What can be done? Political groups and conservancy organizations are doing their part to advocate for industry changes on a federal level – Lowell notes that, in the Spring, Oceana is hoping to reintroduce a piece of top chef-endorsed legislation to the U.S. Congress which would require improved traceability of all imported and domestically caught seafood sold in the United States from boat to plate. But in the meantime, there are things that individual chefs and retailers can do to take a proactive stance against seafood mislabeling and fraud.

“I think asking questions of suppliers further up the chain is good – where, when, how the fish was caught, scientific names, et cetera – because I think the more information is available, the harder it is to falsify documents,” says Lowell. “There are also programs around the country that have traceability measures in place, voluntary programs that sell traceable seafood that has a bar code, a snap tag, or a number where you go to a website, type it in, and follow the fish back to the fishing vessel.
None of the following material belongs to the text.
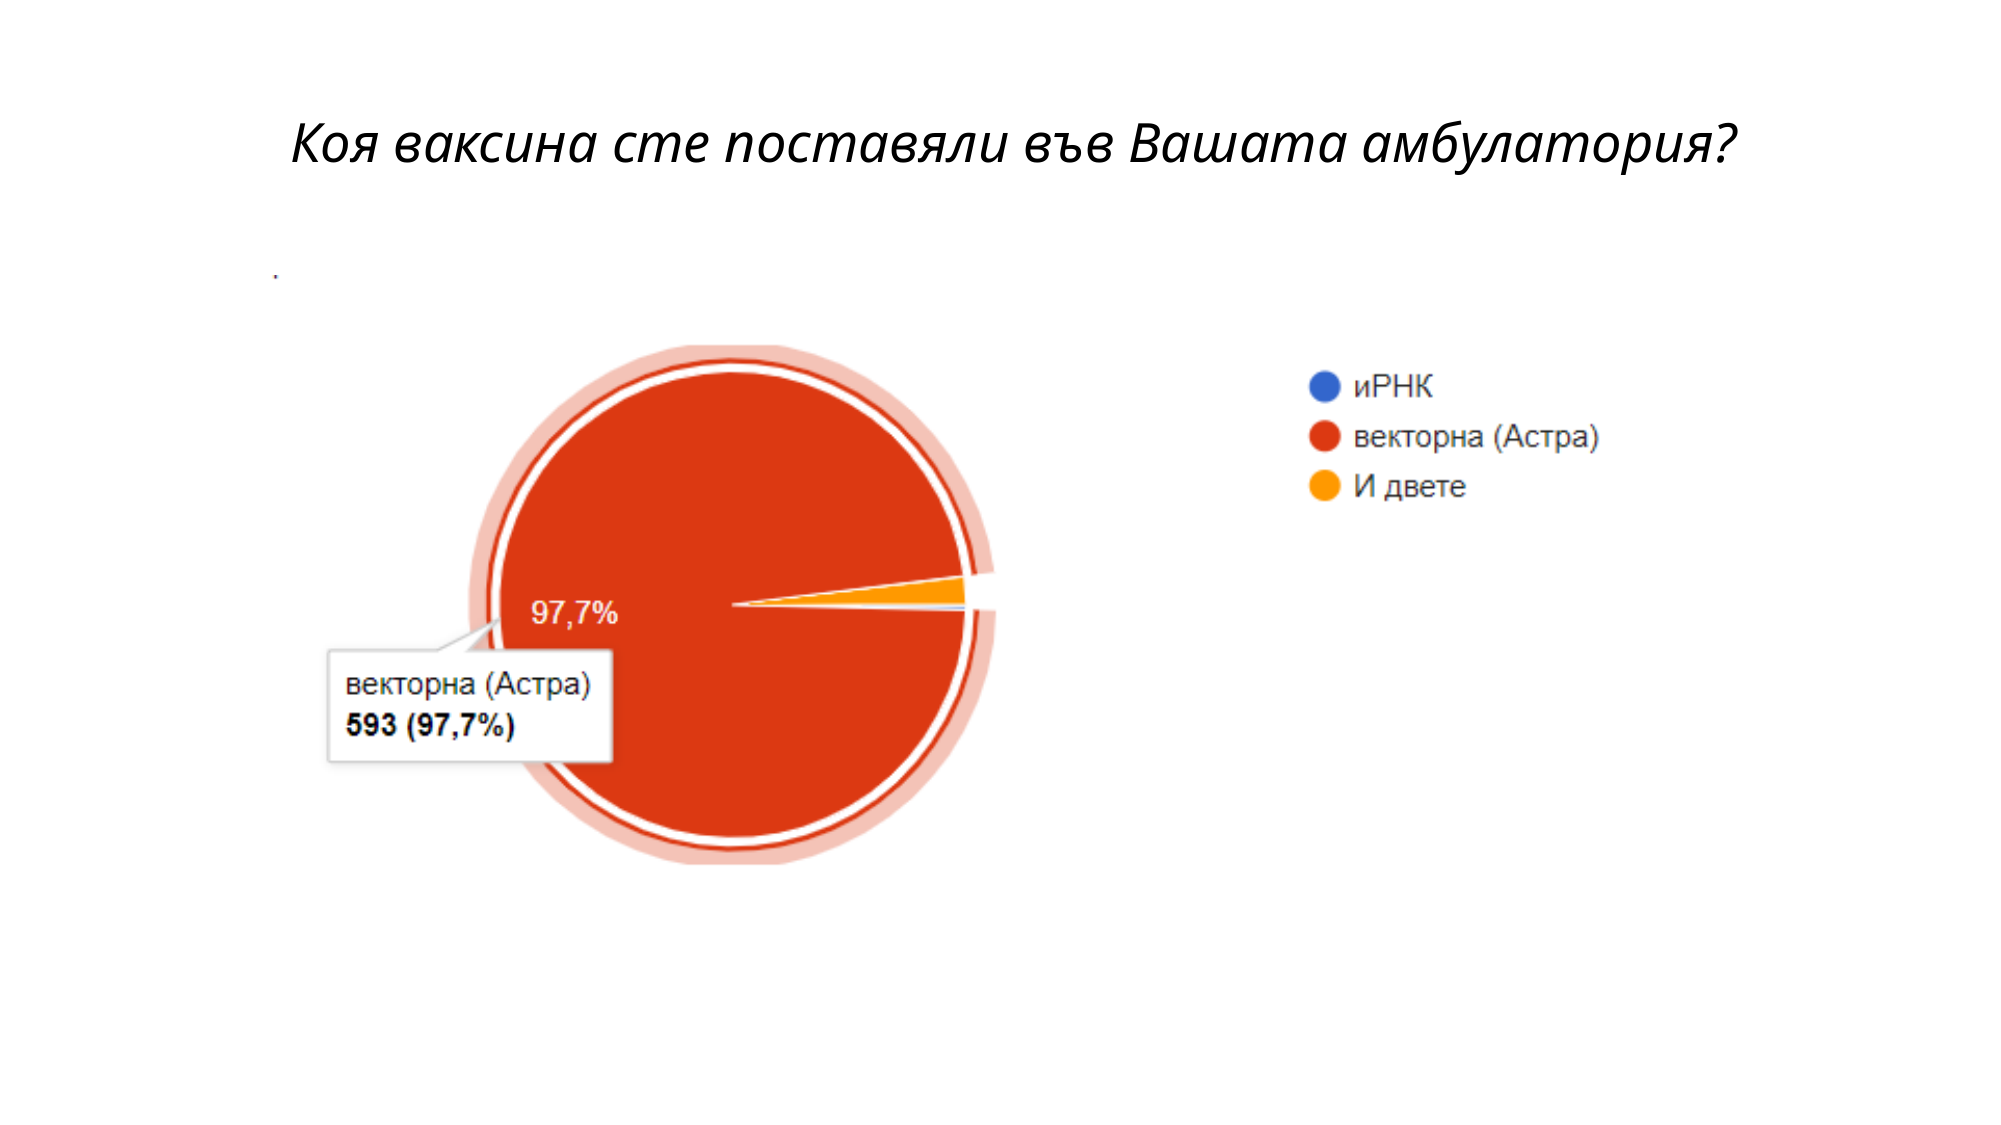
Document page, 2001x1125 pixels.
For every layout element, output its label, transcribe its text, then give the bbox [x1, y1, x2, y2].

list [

Supporting these programs is great, because obviously the people who are in them are doing this because they want to and because they are proud of the seafood products that they’re selling. Giving that boost to programs that are already doing traceability is great.”

The seafood industry isn’t the only sector facing these problems – earlier this year, UK retailers like Tesco came under fire when it was revealed that horsemeat had been mixed into the ground beef patties sourced from meat supplier Silvercrest Foods. Due in no small part to this scandal, the UK’s Food Standards Agency is calling for a meat testing program while independent grocers and suppliers have stepped up with the claim that they may introduce DNA testing as a manufacturing practice. Lowell and Oceana express hope that this shared responsibility will cross over to the seafood industry as well.

“Obviously we’d like to have more random federal inspections of the supply chain to catch bad actors,” she says. “But also, I think that the more the industry takes on the voluntary role of testing DNA, the more checks and balances there are, we will make it harder for the bad actors to do what they’re doing. They’ve been getting away with it for so long, and they’re so good at it. They know how to take a fish with a similar taste, texture, and appearance and swap it out for another, and really there hasn’t been anybody checking for so long which is why they’ve been getting away with it.

“The majority in the seafood supply chain, from fishermen all the way down to retailers, are honest and good,” she explains. “They’re just getting a bad rap from these bad actors. But the more people there are looking and checking and verifying, the harder we’re going to make it for those folks to swap out seafood.”